Through a direct listing, investors can start trading shares on a stock exchange without the company raising money itself. Warby Parker is the first consumer goods business and the first public benefit corporation — meaning it has a legal requirement to balance the interests of shareholders and other stakeholders — to pursue such a listing in the US.
The company’s shares opened at $ 54.05 on the New York Stock Exchange on Wednesday afternoon, compared to the $ 24.53 price paid in a fundraising round in August last year and in a tender offering as recently as April.
The strong start emphasizes the continued invester’s appetite for fast-growing businesses despite recent rides in the broader stock market. More than 300 companies listed in the U.S. this year, including specialty sourcing companies – more than twice as many as in the first three quarters of 2020.
Neil Blumenthal, co-CEO of Warby Parker, said the disclosure provides’ exposure ‘to attract more customers and staff, but adds:’ We feel very good about our balance and did not think it made sense to unnecessary to tackle. dilution ”of a traditional stock exchange.
He said a direct listing is a more transparent, inclusive and fair process that enables us to engage with a broader group of investors. . . without unnecessary intermediaries ”.
The 11-year-old business in New York started selling glasses directly to consumers online, but now has a network of more than 100 physical stores and plans to add more. Managers are also hoping to build new businesses in contact lenses and eye exams.
Warby Parker, named after two characters in a Jack Kerouac journal reported a net loss of $ 56 million in 2020 on revenue of $ 394 million.
Live streaming has slowly gained steam as an alternative to traditional IPOs since the music streaming service Spotify first ran in the US in 2018. the score for 2021 to six, as many as listed in the previous three years.
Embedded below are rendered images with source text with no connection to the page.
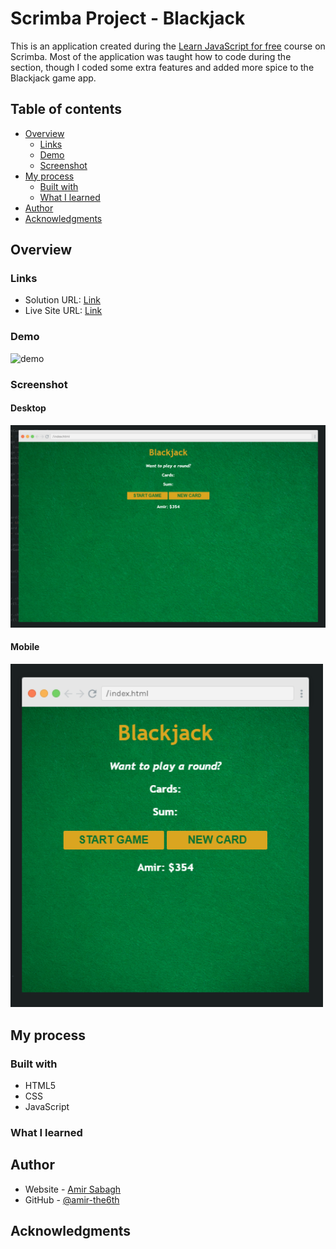 # Scrimba Project - Blackjack

This is an application created during the [Learn JavaScript for free](https://scrimba.com/learn/learnjavascript) course on Scrimba. 
Most of the application was taught how to code during the section, though I coded some extra features and added more spice to the Blackjack game app. 

## Table of contents

- [Overview](#overview)
  - [Links](#links)
  - [Demo](#demo)
  - [Screenshot](#screenshot)
- [My process](#my-process)
  - [Built with](#built-with)
  - [What I learned](#what-i-learned)
- [Author](#author)
- [Acknowledgments](#acknowledgments)


## Overview

### Links

- Solution URL: [Link](https://github.com/amir-the6th/Blackjack)
- Live Site URL: [Link](https://dazzling-hotteok-62e009.netlify.app/)

### Demo
![demo](images/demo.gif)

### Screenshot

#### Desktop
![desktop screenshot](./images/screenshot-desktop.png)

#### Mobile
<img alt="mobile screenshot" src="./images/screenshot-mobile.png" width="500px" />

## My process

### Built with

- HTML5
- CSS
- JavaScript

### What I learned

## Author

- Website - [Amir Sabagh](https://arsenicolos.com)
- GitHub - [@amir-the6th](https://github.com/amir-the6th)

## Acknowledgments
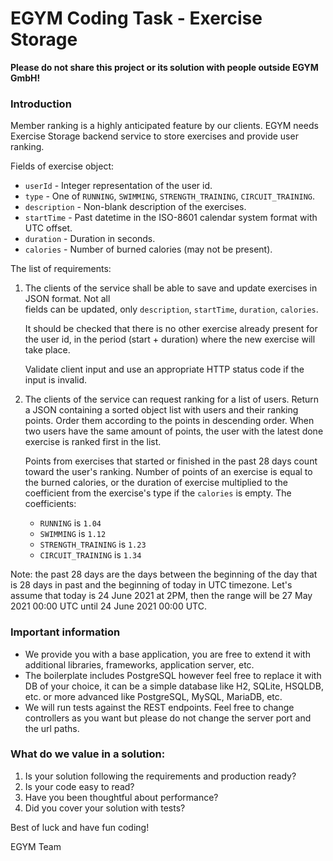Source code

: # EGYM Coding Task - Exercise Storage

**Please do not share this project or its solution with people outside EGYM GmbH!**

### Introduction

Member ranking is a highly anticipated feature by our clients. EGYM needs Exercise Storage backend
service to store exercises and provide user ranking.

Fields of exercise object:

* `userId` - Integer representation of the user id.
* `type` - One of `RUNNING`, `SWIMMING`, `STRENGTH_TRAINING`, `CIRCUIT_TRAINING`.
* `description` - Non-blank description of the exercises.
* `startTime` - Past datetime in the ISO-8601 calendar system format with UTC offset.
* `duration` - Duration in seconds.
* `calories` - Number of burned calories (may not be present).

The list of requirements:

1. The clients of the service shall be able to save and update exercises in JSON format. Not all  
   fields can be updated, only `description`, `startTime`, `duration`, `calories`.

   It should be checked that there is no other exercise already present for the user id, in the
   period (start + duration) where the new exercise will take place.

   Validate client input and use an appropriate HTTP status code if the input is invalid.

2. The clients of the service can request ranking for a list of users. Return a JSON containing a
   sorted object list with users and their ranking points. Order them according to the points in
   descending order. When two users have the same amount of points, the user with the latest done
   exercise is ranked first in the list.

   Points from exercises that started or finished in the past 28 days count toward the user's
   ranking. Number of points of an exercise is equal to the burned calories, or the duration of
   exercise multiplied to the coefficient from the exercise's type if the `calories` is empty. The
   coefficients:

    * `RUNNING` is `1.04`
    * `SWIMMING` is `1.12`
    * `STRENGTH_TRAINING` is `1.23`
    * `CIRCUIT_TRAINING` is `1.34`

Note: the past 28 days are the days between the beginning of the day that is 28 days in past and the
beginning of today in UTC timezone. Let's assume that today is 24 June 2021 at 2PM, then the range
will be 27 May 2021 00:00 UTC until 24 June 2021 00:00 UTC.

### Important information

- We provide you with a base application, you are free to extend it with additional libraries,
  frameworks, application server, etc.
- The boilerplate includes PostgreSQL however feel free to replace it with DB of your choice, it can
  be a simple database like H2, SQLite, HSQLDB, etc. or more advanced like PostgreSQL, MySQL,
  MariaDB, etc.
- We will run tests against the REST endpoints. Feel free to change controllers as you want but
  please do not change the server port and the url paths.

### What do we value in a solution:

1. Is your solution following the requirements and production ready?
2. Is your code easy to read?
3. Have you been thoughtful about performance?
4. Did you cover your solution with tests?

Best of luck and have fun coding!

EGYM Team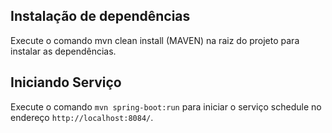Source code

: ## Instalação de dependências

Execute o comando mvn clean install (MAVEN)  na raiz do projeto para instalar as dependências.

## Iniciando Serviço

Execute o comando `mvn spring-boot:run` para iniciar o serviço schedule no endereço  `http://localhost:8084/`.
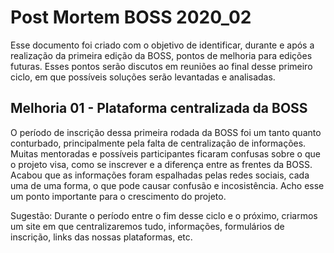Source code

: # Post Mortem BOSS 2020_02

Esse documento foi criado com o objetivo de identificar, durante e após a realização da primeira edição da BOSS, pontos de melhoria para edições futuras. Esses pontos serão discutos em reuniões ao final desse primeiro ciclo, em que possíveis soluções serão levantadas e analisadas.

## Melhoria 01 - Plataforma centralizada da BOSS

O período de inscrição dessa primeira rodada da BOSS foi um tanto quanto conturbado, principalmente pela falta de centralização de informações. Muitas mentoradas e possíveis participantes ficaram confusas sobre o que o projeto visa, como se inscrever e a diferença entre as frentes da BOSS. Acabou que as informações foram espalhadas pelas redes sociais, cada uma de uma forma, o que pode causar confusão e incosistência. Acho esse um ponto importante para o crescimento do projeto.

Sugestão: Durante o período entre o fim desse ciclo e o próximo, criarmos um site em que centralizaremos tudo, informações, formulários de inscrição, links das nossas plataformas, etc.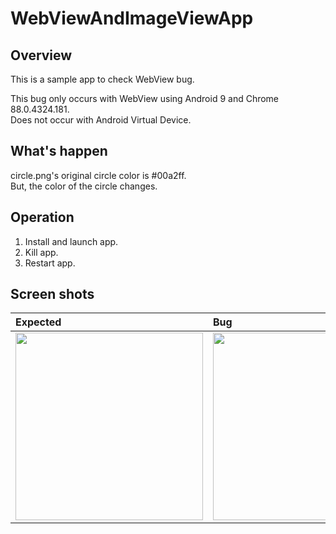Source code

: # WebViewAndImageViewApp

## Overview

This is a sample app to check WebView bug.

This bug only occurs with WebView using Android 9 and Chrome 88.0.4324.181.  
Does not occur with Android Virtual Device.

## What's happen

circle.png's original circle color is #00a2ff.  
But, the color of the circle changes.

## Operation

1. Install and launch app.
2. Kill app.
3. Restart app.

## Screen shots

|Expected|Bug|
|:---|:---|
|<img width=300 src="https://user-images.githubusercontent.com/11660859/110329070-7d74ff00-805f-11eb-9de5-47b17d4f9752.png"/>|<img width=300 src="https://user-images.githubusercontent.com/11660859/110467586-8b3b8a80-811a-11eb-9982-8528fc7c6231.png"/>|
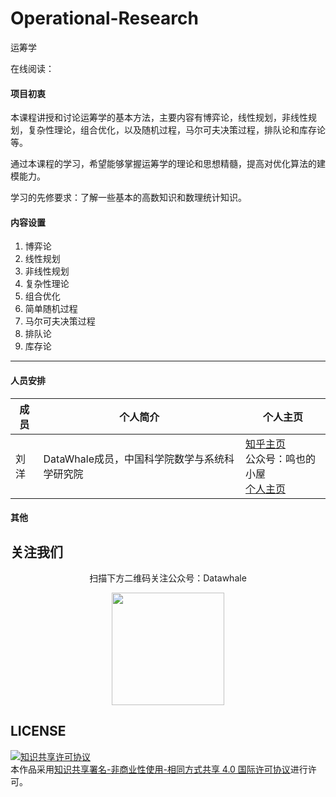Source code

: # Operational-Research
运筹学



在线阅读：

#### 项目初衷

本课程讲授和讨论运筹学的基本方法，主要内容有博弈论，线性规划，非线性规划，复杂性理论，组合优化，以及随机过程，马尔可夫决策过程，排队论和库存论等。

通过本课程的学习，希望能够掌握运筹学的理论和思想精髓，提高对优化算法的建模能力。

学习的先修要求：了解一些基本的高数知识和数理统计知识。

#### 内容设置

1. 博弈论
1. 线性规划
1. 非线性规划
1. 复杂性理论
1. 组合优化
1. 简单随机过程
1. 马尔可夫决策过程
1. 排队论
1. 库存论

------



#### 人员安排

| 成员 | 个人简介                                      | 个人主页                                                     |
| ---- | --------------------------------------------- | ------------------------------------------------------------ |
| 刘洋 | DataWhale成员，中国科学院数学与系统科学研究院 | [知乎主页](https://www.zhihu.com/people/ming-ren-19-34)<br />公众号：鸣也的小屋<br />[个人主页](https://liu-yang-maker.github.io/Liu.Y/) |

#### 其他

## 关注我们

<div align=center>
<p>扫描下方二维码关注公众号：Datawhale</p>
<img src="https://raw.githubusercontent.com/datawhalechina/pumpkin-book/master/res/qrcode.jpeg" width = "180" height = "180">
</div>


## LICENSE

<a rel="license" href="http://creativecommons.org/licenses/by-nc-sa/4.0/"><img alt="知识共享许可协议" style="border-width:0" src="https://img.shields.io/badge/license-CC%20BY--NC--SA%204.0-lightgrey" /></a><br />本作品采用<a rel="license" href="http://creativecommons.org/licenses/by-nc-sa/4.0/">知识共享署名-非商业性使用-相同方式共享 4.0 国际许可协议</a>进行许可。










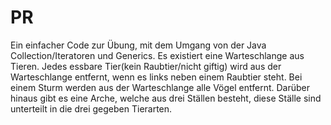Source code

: # PR
Ein einfacher Code zur Übung, mit dem Umgang von der Java Collection/Iteratoren und Generics.
Es existiert eine Warteschlange aus Tieren. Jedes essbare Tier(kein Raubtier/nicht giftig) wird aus der Warteschlange entfernt,
wenn es links neben einem Raubtier steht. Bei einem Sturm werden aus der Warteschlange alle Vögel entfernt. 
Darüber hinaus gibt es eine Arche, welche aus drei Ställen besteht, diese Ställe sind unterteilt in die drei gegeben Tierarten.
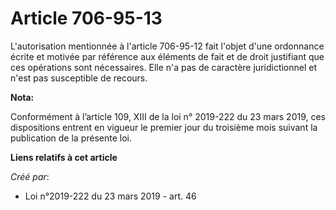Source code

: # Article 706-95-13

L'autorisation mentionnée à l'article 706-95-12 fait l'objet d'une ordonnance écrite et motivée par référence aux éléments de
fait et de droit justifiant que ces opérations sont nécessaires. Elle n'a pas de caractère juridictionnel et n'est pas
susceptible de recours.

**Nota:**

Conformément à l’article 109, XIII de la loi n° 2019-222 du 23 mars 2019, ces dispositions entrent en vigueur le premier jour
du troisième mois suivant la publication de la présente loi.

**Liens relatifs à cet article**

_Créé par_:

  - Loi n°2019-222 du 23 mars 2019 - art. 46
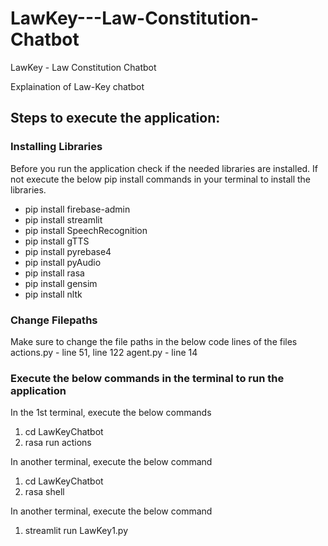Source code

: # LawKey---Law-Constitution-Chatbot
LawKey - Law Constitution Chatbot

Explaination of Law-Key chatbot

## Steps to execute the application:

### Installing Libraries
Before you run the application check if the needed libraries are installed. If not execute the below pip install commands in your terminal to install the libraries.
- pip install firebase-admin
- pip install streamlit
- pip install SpeechRecognition
- pip install gTTS
- pip install pyrebase4
- pip install pyAudio
- pip install rasa
- pip install gensim
- pip install nltk

### Change Filepaths
Make sure to change the file paths in the below code lines of the files
actions.py - line 51, line 122
agent.py - line 14

### Execute the below commands in the terminal to run the application
In the 1st terminal, execute the below commands
1. cd LawKeyChatbot
2. rasa run actions

In another terminal, execute the below command
1. cd LawKeyChatbot
2. rasa shell

In another terminal, execute the below command
1. streamlit run LawKey1.py
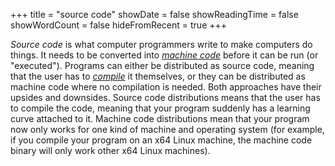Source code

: +++
title = "source code"
showDate = false
showReadingTime = false
showWordCount = false
hideFromRecent = true
+++

_Source code_ is what computer programmers write to make computers do things. It needs to be converted into [_machine code_](/arch-install-guide/glossary/machine-code) before it can be run (or "executed").
Programs can either be distributed as source code, meaning that the user has to [_compile_](/arch-install-guide/glossary/compilation) it themselves, or they can be distributed as machine code where no compilation is needed. Both approaches have their upsides and downsides. Source code distributions means that the user has to compile the code, meaning that your program suddenly has a learning curve attached to it. Machine code distributions mean that your program now only works for one kind of machine and operating system (for example, if you compile your program on an x64 Linux machine, the machine code binary will only work other x64 Linux machines). 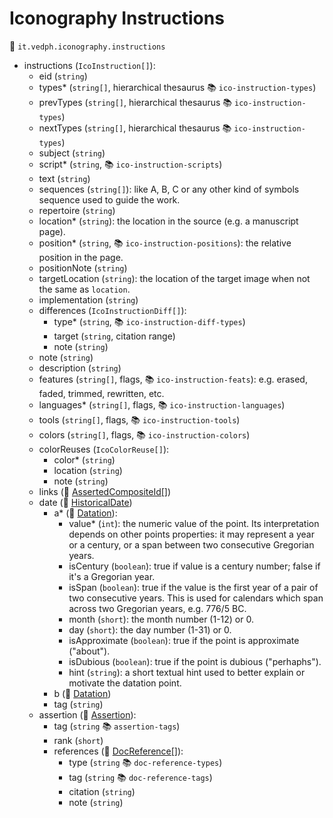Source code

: # Iconography Instructions

🔑 `it.vedph.iconography.instructions`

- instructions (`IcoInstruction[]`):
  - eid (`string`)
  - types\* (`string[]`, hierarchical thesaurus 📚 `ico-instruction-types`)
  - prevTypes (`string[]`, hierarchical thesaurus 📚 `ico-instruction-types`)
  - nextTypes (`string[]`, hierarchical thesaurus 📚 `ico-instruction-types`)
  - subject (`string`)
  - script\* (`string`, 📚 `ico-instruction-scripts`)
  - text (`string`)
  - sequences (`string[]`): like A, B, C or any other kind of symbols sequence used to guide the work.
  - repertoire (`string`)
  - location\* (`string`): the location in the source (e.g. a manuscript page).
  - position* (`string`, 📚 `ico-instruction-positions`): the relative position in the page.
  - positionNote (`string`)
  - targetLocation (`string`): the location of the target image when not the same as `location`.
  - implementation (`string`)
  - differences (`IcoInstructionDiff[]`):
    - type* (`string`, 📚 `ico-instruction-diff-types`)
    - target (`string`, citation range)
    - note (`string`)
  - note (`string`)
  - description (`string`)
  - features (`string[]`, flags, 📚 `ico-instruction-feats`): e.g. erased, faded, trimmed, rewritten, etc.
  - languages\* (`string[]`, flags, 📚 `ico-instruction-languages`)
  - tools (`string[]`, flags, 📚 `ico-instruction-tools`)
  - colors (`string[]`, flags, 📚 `ico-instruction-colors`)
  - colorReuses (`IcoColorReuse[]`):
    - color\* (`string`)
    - location (`string`)
    - note (`string`)
  - links (🧱 [AssertedCompositeId[]](https://github.com/vedph/cadmus-bricks-shell-v3/blob/master/projects/myrmidon/cadmus-refs-asserted-ids/README.md#asserted-composite-id))
  - date (🧱 [HistoricalDate](https://github.com/vedph/cadmus-bricks/blob/master/docs/historical-date.md))
    - a* (🧱 [Datation](https://github.com/vedph/cadmus-bricks/blob/master/docs/datation.md)):
      - value\* (`int`): the numeric value of the point. Its interpretation depends on other points properties: it may represent a year or a century, or a span between two consecutive Gregorian years.
      - isCentury (`boolean`): true if value is a century number; false if it's a Gregorian year.
      - isSpan (`boolean`): true if the value is the first year of a pair of two consecutive years. This is used for calendars which span across two Gregorian years, e.g. 776/5 BC.
      - month (`short`): the month number (1-12) or 0.
      - day (`short`): the day number (1-31) or 0.
      - isApproximate (`boolean`): true if the point is approximate ("about").
      - isDubious (`boolean`): true if the point is dubious ("perhaphs").
      - hint (`string`): a short textual hint used to better explain or motivate the datation point.
    - b (🧱 [Datation](https://github.com/vedph/cadmus-bricks/blob/master/docs/datation.md))
    - tag (`string`)
  - assertion (🧱 [Assertion](https://github.com/vedph/cadmus-bricks/blob/master/docs/assertion.md)):
    - tag (`string` 📚 `assertion-tags`)
    - rank (`short`)
    - references (🧱 [DocReference[]](https://github.com/vedph/cadmus-bricks/blob/master/docs/doc-reference.md)):
      - type (`string` 📚 `doc-reference-types`)
      - tag (`string` 📚 `doc-reference-tags`)
      - citation (`string`)
      - note (`string`)
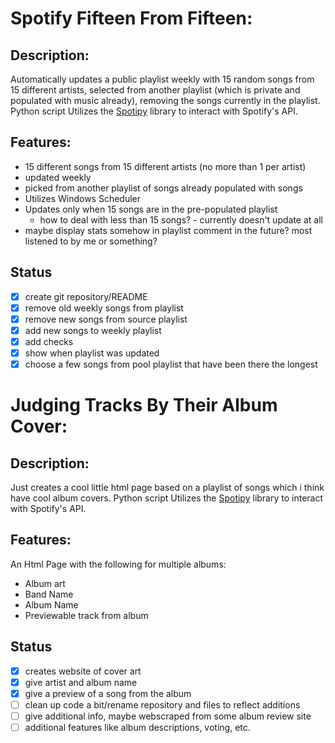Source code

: # Spotify Fifteen From Fifteen:

## Description:
Automatically updates a public playlist weekly with 15 random songs from 15 different artists, selected from another playlist (which is private and populated with music already), removing the songs currently in the playlist. Python script Utilizes the [Spotipy](https://spotipy.readthedocs.io/en/latest/) library to interact with Spotify's API. 

## Features:
 * 15 different songs from 15 different artists (no more than 1 per artist)
 * updated weekly
 * picked from another playlist of songs already populated with songs
 * Utilizes Windows Scheduler
 * Updates only when 15 songs are in the pre-populated playlist
   * how to deal with less than 15 songs? - currently doesn't update at all
 * maybe display stats somehow in playlist comment in the future? most listened to by me or something?
 
## Status
- [x] create git repository/README
- [x] remove old weekly songs from playlist
- [x] remove new songs from source playlist
- [x] add new songs to weekly playlist
- [x] add checks
- [x] show when playlist was updated
- [x] choose a few songs from pool playlist that have been there the longest

# Judging Tracks By Their Album Cover:

## Description:
Just creates a cool little html page based on a playlist of songs which i think have cool album covers. Python script Utilizes the [Spotipy](https://spotipy.readthedocs.io/en/latest/) library to interact with Spotify's API.

## Features:
An Html Page with the following for multiple albums:
 * Album art
 * Band Name
 * Album Name
 * Previewable track from album

## Status
- [x] creates website of cover art
- [x] give artist and album name
- [x] give a preview of a song from the album
- [ ] clean up code a bit/rename repository and files to reflect additions
- [ ] give additional info, maybe webscraped from some album review site
- [ ] additional features like album descriptions, voting, etc.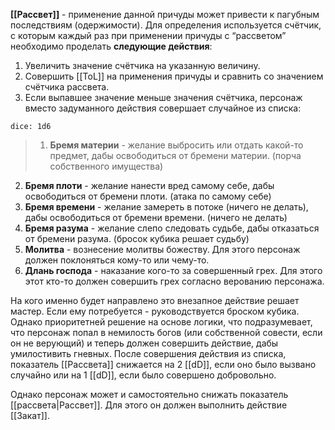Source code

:**[[Рассвет]]** - применение данной причуды может привести к пагубным последствиям (одержимости). Для определения используется счётчик, с которым каждый раз при применении причуды с “рассветом” необходимо проделать **следующие действия**:
1. Увеличить значение счётчика на указанную величину.
2. Совершить [[ToL]] на применения причуды и сравнить со значением счётчика рассвета.
3. Если выпавшее значение меньше значения счётчика, персонаж вместо задуманного действия совершает случайное из списка:

`dice: 1d6`

>1. **Бремя материи** - желание выбросить или отдать какой-то предмет, дабы освободиться от бремени материи. (порча собственного имущества)
2. **Бремя плоти** - желание нанести вред самому себе, дабы освободиться от бремени плоти. (атака по самому себе)
3. **Бремя времени** - желание замереть в потоке (ничего не делать), дабы освободиться от бремени времени. (ничего не делать)
4. **Бремя разума** - желание слепо следовать судьбе, дабы отказаться от бремени разума. (бросок кубика решает судьбу)
5. **Молитва** - вознесение молитвы божеству. Для этого персонаж должен поклоняться кому-то или чему-то. 
6. **Длань господа** - наказание кого-то за совершенный грех. Для этого этот кто-то должен совершить грех согласно верованию персонажа.

На кого именно будет направлено это внезапное действие решает мастер. Если ему потребуется - руководствуется броском кубика. Однако приоритетней решение на основе логики, что подразумевает, что персонаж попал в немилость богов (или собственной совести, если он не верующий) и теперь должен совершить действие, дабы умилостивить гневных. 
После совершения действия из списка, показатель [[Рассвета]] снижается на 2 [[dD]], если оно было вызвано случайно или на 1 [[dD]], если было совершено добровольно. 

Однако персонаж может и самостоятельно снижать показатель [[рассвета|Рассвет]]. Для этого он должен выполнить действие [[Закат]].
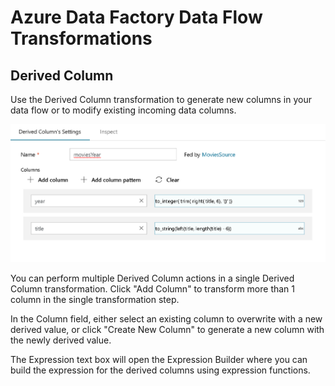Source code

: # Azure Data Factory Data Flow Transformations

## Derived Column

Use the Derived Column transformation to generate new columns in your data flow or to modify existing incoming data columns.

![derive column](../images/dc1.png "Derived Column")

You can perform multiple Derived Column actions in a single Derived Column transformation. Click "Add Column" to transform more than 1 column in the single transformation step.

In the Column field, either select an existing column to overwrite with a new derived value, or click "Create New Column" to generate a new column with the newly derived value.

The Expression text box will open the Expression Builder where you can build the expression for the derived columns using expression functions.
It is cheaper for companies to be known through direct listing, and supporters such as Bill Gurley of venture capital firm Benchmark have said they offer a more efficient method of determining the appropriate initial share price.
However, bankers and other experts emphasize that they are only suitable for a small number of businesses that have raised a lot of capital and have a high profile to interest investors.
As a result, they are dominated by capital-backed technology companies. Warby Parker has previously raised more than $ 500 million from investors, including Tiger Global, T Rowe Price and General catalyst.
‘There will be room for direct offers [in future], but it is not going to take over the IPO market, ”said Reena Aggarwal, a professor at Georgetown University and an expert on public listings.
She said the lack of a traditional bank-led sales process in direct listings could make them particularly vulnerable in a downturn in the market.
‘If there is a fix – and at some point it will happen – then you need more effort to make a [listing] than you need today, ”said Aggarwal. “Today, a lot of money is rushed to transactions.”